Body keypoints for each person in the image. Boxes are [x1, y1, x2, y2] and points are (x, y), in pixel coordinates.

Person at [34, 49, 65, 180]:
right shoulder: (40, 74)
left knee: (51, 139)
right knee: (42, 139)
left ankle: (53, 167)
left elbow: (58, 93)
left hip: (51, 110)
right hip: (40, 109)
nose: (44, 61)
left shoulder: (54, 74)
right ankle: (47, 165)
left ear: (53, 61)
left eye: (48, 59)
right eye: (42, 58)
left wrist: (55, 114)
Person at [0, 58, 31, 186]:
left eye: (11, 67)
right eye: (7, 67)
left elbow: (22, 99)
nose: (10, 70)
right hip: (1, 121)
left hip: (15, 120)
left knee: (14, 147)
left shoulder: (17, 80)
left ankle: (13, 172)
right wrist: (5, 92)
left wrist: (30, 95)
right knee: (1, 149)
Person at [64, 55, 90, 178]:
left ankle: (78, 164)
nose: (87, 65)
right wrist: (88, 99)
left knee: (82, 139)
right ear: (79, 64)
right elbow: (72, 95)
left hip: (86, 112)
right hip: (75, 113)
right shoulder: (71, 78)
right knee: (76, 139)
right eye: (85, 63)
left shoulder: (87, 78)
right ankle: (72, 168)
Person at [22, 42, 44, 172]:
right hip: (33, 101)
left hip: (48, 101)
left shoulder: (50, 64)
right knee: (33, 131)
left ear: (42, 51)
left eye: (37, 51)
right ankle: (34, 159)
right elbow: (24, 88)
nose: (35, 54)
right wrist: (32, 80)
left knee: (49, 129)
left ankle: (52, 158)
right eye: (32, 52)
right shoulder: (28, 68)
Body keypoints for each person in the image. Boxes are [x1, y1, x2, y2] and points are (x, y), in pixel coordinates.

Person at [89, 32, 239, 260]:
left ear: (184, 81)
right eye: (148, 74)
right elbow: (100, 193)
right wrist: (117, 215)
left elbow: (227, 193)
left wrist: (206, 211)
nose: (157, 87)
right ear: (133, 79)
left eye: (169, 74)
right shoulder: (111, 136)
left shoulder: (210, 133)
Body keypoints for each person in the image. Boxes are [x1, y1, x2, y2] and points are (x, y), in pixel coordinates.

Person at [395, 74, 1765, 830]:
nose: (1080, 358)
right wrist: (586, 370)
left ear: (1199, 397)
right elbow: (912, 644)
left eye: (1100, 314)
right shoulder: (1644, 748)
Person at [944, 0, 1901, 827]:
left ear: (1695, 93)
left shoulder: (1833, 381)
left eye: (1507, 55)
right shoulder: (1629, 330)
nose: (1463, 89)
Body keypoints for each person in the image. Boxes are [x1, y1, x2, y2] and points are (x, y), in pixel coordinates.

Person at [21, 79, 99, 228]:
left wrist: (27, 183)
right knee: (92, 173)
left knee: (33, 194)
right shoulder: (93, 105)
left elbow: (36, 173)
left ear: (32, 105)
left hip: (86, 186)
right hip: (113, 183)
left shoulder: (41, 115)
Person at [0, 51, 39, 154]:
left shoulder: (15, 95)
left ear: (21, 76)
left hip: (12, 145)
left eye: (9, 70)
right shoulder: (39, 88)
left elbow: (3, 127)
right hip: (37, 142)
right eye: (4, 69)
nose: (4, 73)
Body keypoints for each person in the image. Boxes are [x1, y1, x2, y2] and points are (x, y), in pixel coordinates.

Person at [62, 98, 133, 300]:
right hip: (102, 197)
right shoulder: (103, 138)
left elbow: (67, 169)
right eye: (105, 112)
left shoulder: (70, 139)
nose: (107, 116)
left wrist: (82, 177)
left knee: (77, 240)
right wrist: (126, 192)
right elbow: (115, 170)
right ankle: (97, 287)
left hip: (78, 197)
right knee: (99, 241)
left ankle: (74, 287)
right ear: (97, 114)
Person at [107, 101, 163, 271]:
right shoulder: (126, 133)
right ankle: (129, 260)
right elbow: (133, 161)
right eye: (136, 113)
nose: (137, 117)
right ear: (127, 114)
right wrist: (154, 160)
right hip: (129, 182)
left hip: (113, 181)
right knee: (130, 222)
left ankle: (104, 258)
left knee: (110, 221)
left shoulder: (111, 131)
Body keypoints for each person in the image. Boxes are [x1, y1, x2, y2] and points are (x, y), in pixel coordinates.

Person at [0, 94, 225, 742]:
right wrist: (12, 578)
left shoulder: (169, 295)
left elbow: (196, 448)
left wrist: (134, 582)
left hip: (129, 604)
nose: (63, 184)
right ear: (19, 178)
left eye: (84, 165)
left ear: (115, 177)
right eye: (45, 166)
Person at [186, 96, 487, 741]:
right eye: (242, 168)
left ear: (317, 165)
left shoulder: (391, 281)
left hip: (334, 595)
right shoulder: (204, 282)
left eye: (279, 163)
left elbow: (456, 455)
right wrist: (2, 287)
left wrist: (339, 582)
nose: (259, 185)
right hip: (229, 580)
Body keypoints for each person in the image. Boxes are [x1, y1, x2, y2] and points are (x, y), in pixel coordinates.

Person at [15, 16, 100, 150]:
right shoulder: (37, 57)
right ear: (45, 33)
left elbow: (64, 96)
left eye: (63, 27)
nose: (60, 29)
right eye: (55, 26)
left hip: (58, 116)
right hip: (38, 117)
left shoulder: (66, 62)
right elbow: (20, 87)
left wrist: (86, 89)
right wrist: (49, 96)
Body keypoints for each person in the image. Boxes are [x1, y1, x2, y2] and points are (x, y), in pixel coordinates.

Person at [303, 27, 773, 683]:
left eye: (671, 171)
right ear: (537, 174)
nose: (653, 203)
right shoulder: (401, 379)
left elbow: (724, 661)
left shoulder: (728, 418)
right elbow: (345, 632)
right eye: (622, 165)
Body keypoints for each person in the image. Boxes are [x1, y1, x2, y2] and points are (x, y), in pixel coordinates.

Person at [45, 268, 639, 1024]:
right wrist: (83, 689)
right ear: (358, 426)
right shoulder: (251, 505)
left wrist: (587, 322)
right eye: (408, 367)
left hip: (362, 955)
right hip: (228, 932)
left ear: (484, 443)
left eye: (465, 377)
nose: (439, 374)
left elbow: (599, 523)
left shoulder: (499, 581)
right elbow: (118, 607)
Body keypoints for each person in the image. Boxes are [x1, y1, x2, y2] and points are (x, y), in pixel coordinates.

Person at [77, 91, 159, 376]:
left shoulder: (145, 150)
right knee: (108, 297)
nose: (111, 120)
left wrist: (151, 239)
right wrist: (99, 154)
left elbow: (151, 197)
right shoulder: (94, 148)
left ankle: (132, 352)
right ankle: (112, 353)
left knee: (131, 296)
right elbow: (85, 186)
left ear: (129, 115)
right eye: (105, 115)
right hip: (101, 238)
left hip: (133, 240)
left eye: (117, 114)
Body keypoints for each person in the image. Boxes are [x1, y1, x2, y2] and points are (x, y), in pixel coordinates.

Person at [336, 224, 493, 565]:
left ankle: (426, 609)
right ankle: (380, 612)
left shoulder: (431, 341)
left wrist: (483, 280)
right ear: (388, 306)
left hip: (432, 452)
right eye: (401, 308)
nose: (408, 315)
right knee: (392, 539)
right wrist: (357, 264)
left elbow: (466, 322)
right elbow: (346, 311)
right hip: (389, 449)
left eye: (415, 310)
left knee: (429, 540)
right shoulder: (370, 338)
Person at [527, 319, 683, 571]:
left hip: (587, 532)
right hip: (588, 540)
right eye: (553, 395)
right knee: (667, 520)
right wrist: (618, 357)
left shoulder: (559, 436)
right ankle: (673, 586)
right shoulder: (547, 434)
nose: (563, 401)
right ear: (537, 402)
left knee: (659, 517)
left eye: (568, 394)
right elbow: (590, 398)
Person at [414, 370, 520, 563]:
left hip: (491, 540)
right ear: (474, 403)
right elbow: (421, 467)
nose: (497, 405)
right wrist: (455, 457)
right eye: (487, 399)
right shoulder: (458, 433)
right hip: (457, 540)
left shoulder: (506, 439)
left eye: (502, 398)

------------------------------------------------------------------------

TASK STATEMENT: Copy out the entries above exactly as given, starting at the top and ending with the line containing "left elbow: (58, 93)"; include both and nothing more.

OUTPUT FOR THIS TASK:
Body keypoints for each person in the image. Boxes are [x1, y1, x2, y2] and points are (x, y), in pixel coordinates.

Person at [34, 49, 65, 180]:
right shoulder: (40, 74)
left knee: (51, 139)
right knee: (42, 139)
left ankle: (53, 167)
left elbow: (58, 93)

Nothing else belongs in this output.